## WHAT YOU ARE ASKED TO DO
From the line containing "terracotta plastic pot, bbox=149/220/322/364: 88.7" through the last line of the entries below, repeat each line word for word and leave out the rest.
++++ DATA FOR THE TASK
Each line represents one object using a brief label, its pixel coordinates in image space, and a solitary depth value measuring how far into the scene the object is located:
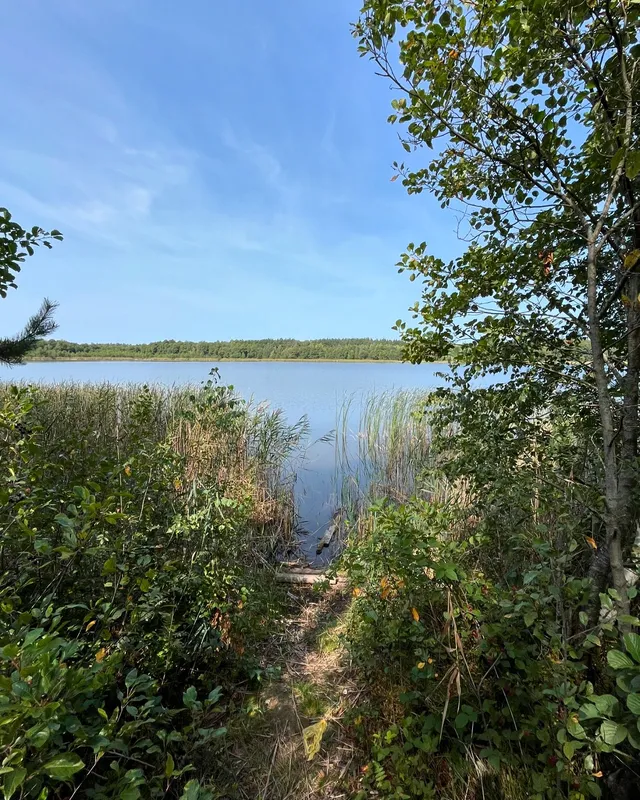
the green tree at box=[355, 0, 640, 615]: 1.21
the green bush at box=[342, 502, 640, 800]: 1.12
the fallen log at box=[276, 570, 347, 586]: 3.39
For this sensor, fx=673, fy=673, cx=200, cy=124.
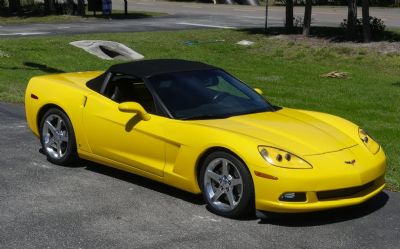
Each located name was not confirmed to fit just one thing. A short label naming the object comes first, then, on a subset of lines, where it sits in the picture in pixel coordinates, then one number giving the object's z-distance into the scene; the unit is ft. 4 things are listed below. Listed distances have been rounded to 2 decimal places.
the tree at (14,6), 123.85
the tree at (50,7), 115.14
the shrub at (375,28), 73.92
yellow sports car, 18.44
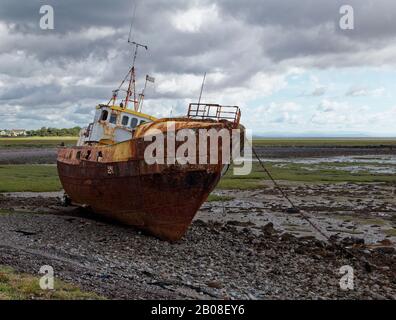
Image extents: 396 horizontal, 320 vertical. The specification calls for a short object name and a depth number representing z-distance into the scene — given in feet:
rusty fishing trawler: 54.65
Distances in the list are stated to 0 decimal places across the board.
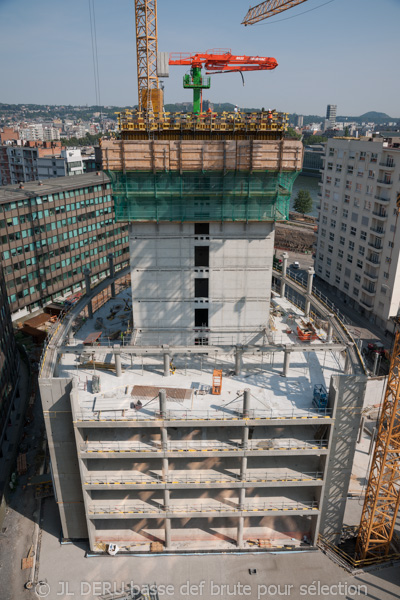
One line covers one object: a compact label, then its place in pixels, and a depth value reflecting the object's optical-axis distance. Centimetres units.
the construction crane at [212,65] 4122
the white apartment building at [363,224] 6397
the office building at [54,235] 6672
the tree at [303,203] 13450
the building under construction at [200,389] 3016
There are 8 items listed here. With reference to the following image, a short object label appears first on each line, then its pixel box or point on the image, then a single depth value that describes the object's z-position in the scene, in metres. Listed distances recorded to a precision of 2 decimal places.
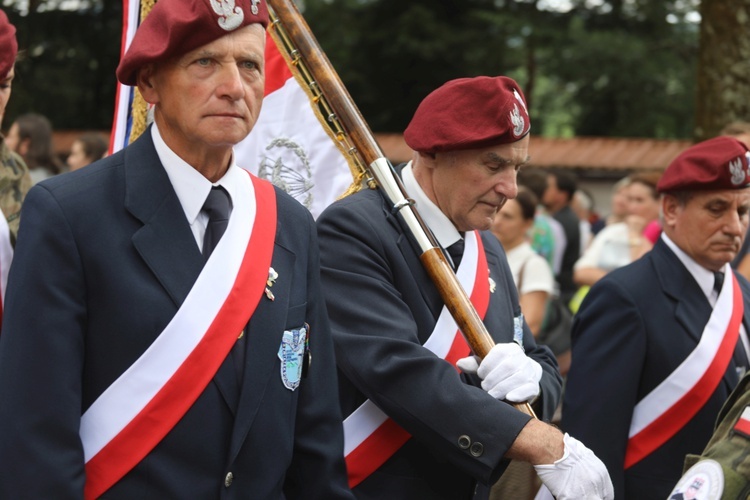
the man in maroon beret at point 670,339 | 4.16
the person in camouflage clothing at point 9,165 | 3.41
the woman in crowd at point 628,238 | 8.10
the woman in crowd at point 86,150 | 7.87
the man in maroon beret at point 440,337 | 3.29
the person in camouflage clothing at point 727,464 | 2.61
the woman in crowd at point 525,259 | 6.90
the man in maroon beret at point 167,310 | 2.46
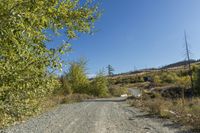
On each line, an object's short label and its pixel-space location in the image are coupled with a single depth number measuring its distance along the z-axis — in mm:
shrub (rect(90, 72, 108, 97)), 27700
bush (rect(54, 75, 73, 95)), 23480
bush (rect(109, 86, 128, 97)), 31239
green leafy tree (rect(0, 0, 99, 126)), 2665
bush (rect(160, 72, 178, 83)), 40280
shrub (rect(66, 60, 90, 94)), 26033
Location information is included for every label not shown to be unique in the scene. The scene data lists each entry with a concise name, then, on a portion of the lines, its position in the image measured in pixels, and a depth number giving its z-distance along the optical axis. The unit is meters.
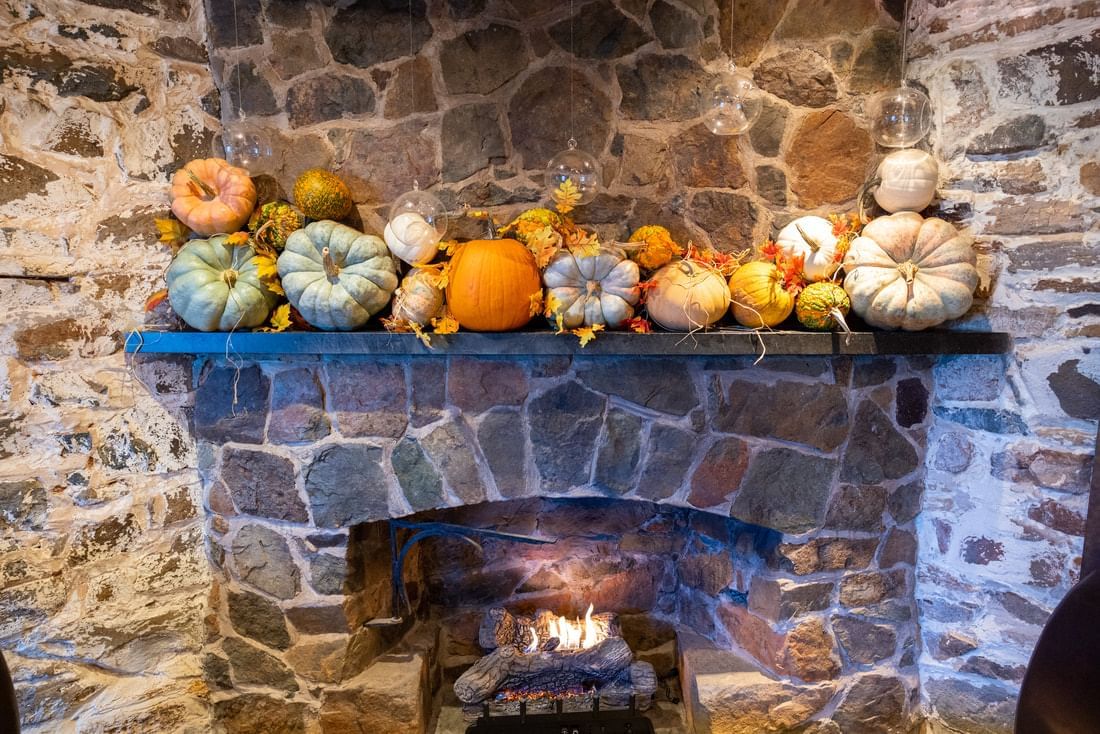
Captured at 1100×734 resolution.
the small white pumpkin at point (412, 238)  2.19
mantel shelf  2.14
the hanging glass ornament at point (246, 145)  2.22
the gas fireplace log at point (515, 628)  2.81
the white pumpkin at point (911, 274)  2.12
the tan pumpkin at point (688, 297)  2.10
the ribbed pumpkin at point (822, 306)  2.14
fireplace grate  2.61
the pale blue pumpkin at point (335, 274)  2.18
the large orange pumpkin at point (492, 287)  2.13
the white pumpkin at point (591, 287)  2.14
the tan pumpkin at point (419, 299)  2.17
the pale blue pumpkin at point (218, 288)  2.22
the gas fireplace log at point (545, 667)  2.64
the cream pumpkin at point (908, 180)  2.26
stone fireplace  2.37
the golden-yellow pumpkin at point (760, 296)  2.14
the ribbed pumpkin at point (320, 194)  2.34
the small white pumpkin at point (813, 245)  2.24
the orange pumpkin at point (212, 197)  2.34
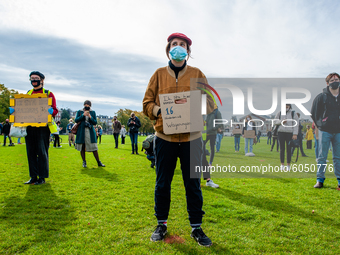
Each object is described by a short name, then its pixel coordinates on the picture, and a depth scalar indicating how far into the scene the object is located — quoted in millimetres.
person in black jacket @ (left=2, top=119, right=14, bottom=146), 19812
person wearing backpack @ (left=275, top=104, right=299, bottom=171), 7256
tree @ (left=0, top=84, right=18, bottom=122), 49038
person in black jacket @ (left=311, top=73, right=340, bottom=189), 5746
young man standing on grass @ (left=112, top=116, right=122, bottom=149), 17234
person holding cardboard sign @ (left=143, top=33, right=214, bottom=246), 3088
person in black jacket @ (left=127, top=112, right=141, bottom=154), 12953
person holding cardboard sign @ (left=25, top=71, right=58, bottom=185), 5779
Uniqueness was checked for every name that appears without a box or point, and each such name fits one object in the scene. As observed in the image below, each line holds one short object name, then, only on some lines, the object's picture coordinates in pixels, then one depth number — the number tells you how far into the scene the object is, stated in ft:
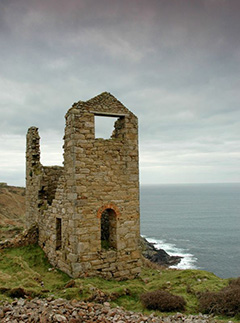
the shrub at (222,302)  24.40
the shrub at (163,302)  25.21
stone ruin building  33.35
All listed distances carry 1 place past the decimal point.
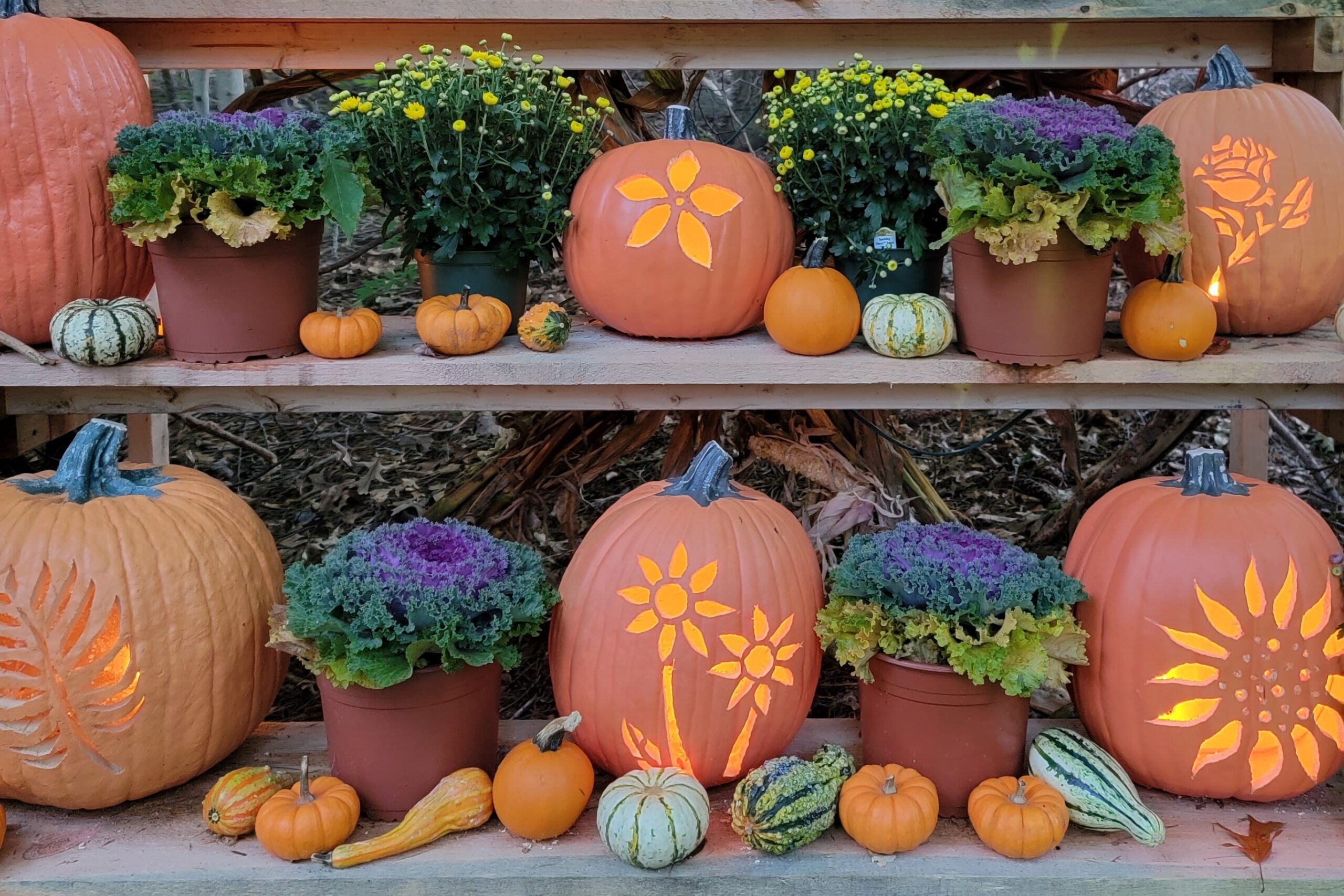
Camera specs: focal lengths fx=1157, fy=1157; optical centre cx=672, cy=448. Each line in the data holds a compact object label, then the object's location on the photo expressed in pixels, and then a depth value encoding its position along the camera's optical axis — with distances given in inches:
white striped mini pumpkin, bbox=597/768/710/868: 81.0
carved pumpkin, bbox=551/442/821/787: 87.7
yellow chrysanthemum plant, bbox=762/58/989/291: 93.1
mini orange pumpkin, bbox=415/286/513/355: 90.7
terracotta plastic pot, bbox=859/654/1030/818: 87.5
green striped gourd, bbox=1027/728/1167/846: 85.4
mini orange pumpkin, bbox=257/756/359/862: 83.0
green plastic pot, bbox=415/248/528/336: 97.5
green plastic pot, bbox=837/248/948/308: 97.1
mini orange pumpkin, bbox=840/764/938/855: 83.3
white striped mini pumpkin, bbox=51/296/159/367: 87.4
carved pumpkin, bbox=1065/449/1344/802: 86.2
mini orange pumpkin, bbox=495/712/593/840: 84.5
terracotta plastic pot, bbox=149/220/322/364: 88.7
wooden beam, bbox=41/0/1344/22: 96.7
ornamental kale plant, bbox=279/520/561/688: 82.3
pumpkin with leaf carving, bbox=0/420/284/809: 84.3
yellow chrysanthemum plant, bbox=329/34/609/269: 92.7
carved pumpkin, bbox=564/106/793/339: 93.6
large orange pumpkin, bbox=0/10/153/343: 89.0
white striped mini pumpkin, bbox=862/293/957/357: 90.5
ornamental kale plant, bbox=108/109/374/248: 85.2
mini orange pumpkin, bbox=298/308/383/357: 91.0
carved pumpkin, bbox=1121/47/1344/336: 92.5
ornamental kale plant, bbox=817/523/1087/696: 84.7
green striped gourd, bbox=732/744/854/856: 83.7
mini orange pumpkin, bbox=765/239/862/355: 90.6
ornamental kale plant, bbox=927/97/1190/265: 82.5
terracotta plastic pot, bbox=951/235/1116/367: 86.8
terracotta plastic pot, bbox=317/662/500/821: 86.4
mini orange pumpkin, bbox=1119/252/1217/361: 88.4
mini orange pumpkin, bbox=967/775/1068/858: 83.2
++++++++
## ANSWER FOR THIS EXERCISE
terracotta plastic pot, bbox=149/220/322/364: 88.7
wooden beam, bbox=41/0/1344/22: 96.7
ornamental kale plant, bbox=279/520/561/688: 82.3
pumpkin with leaf carving, bbox=0/420/284/809: 84.3
yellow chrysanthemum plant, bbox=329/34/609/269: 92.7
carved pumpkin, bbox=564/106/793/339: 93.6
large orange pumpkin, bbox=0/10/153/343: 89.0
white striped mini pumpkin, bbox=862/293/957/357: 90.5
ornamental kale plant, bbox=108/109/374/248: 85.2
mini orange pumpkin, bbox=298/308/383/357: 91.0
carved pumpkin, bbox=1121/47/1344/336: 92.5
ornamental kale plant, bbox=817/523/1087/696: 84.7
green striped gourd, bbox=732/744/854/856: 83.7
mini orange pumpkin, bbox=765/239/862/355: 90.6
ornamental kale plant, bbox=927/97/1190/265: 82.5
terracotta plastic pot, bbox=951/235/1116/367: 86.8
terracotta plastic pot, bbox=317/662/500/821: 86.4
mini orange pumpkin, bbox=1119/252/1217/361: 88.4
mini orange pumpkin, bbox=967/775/1068/858: 83.2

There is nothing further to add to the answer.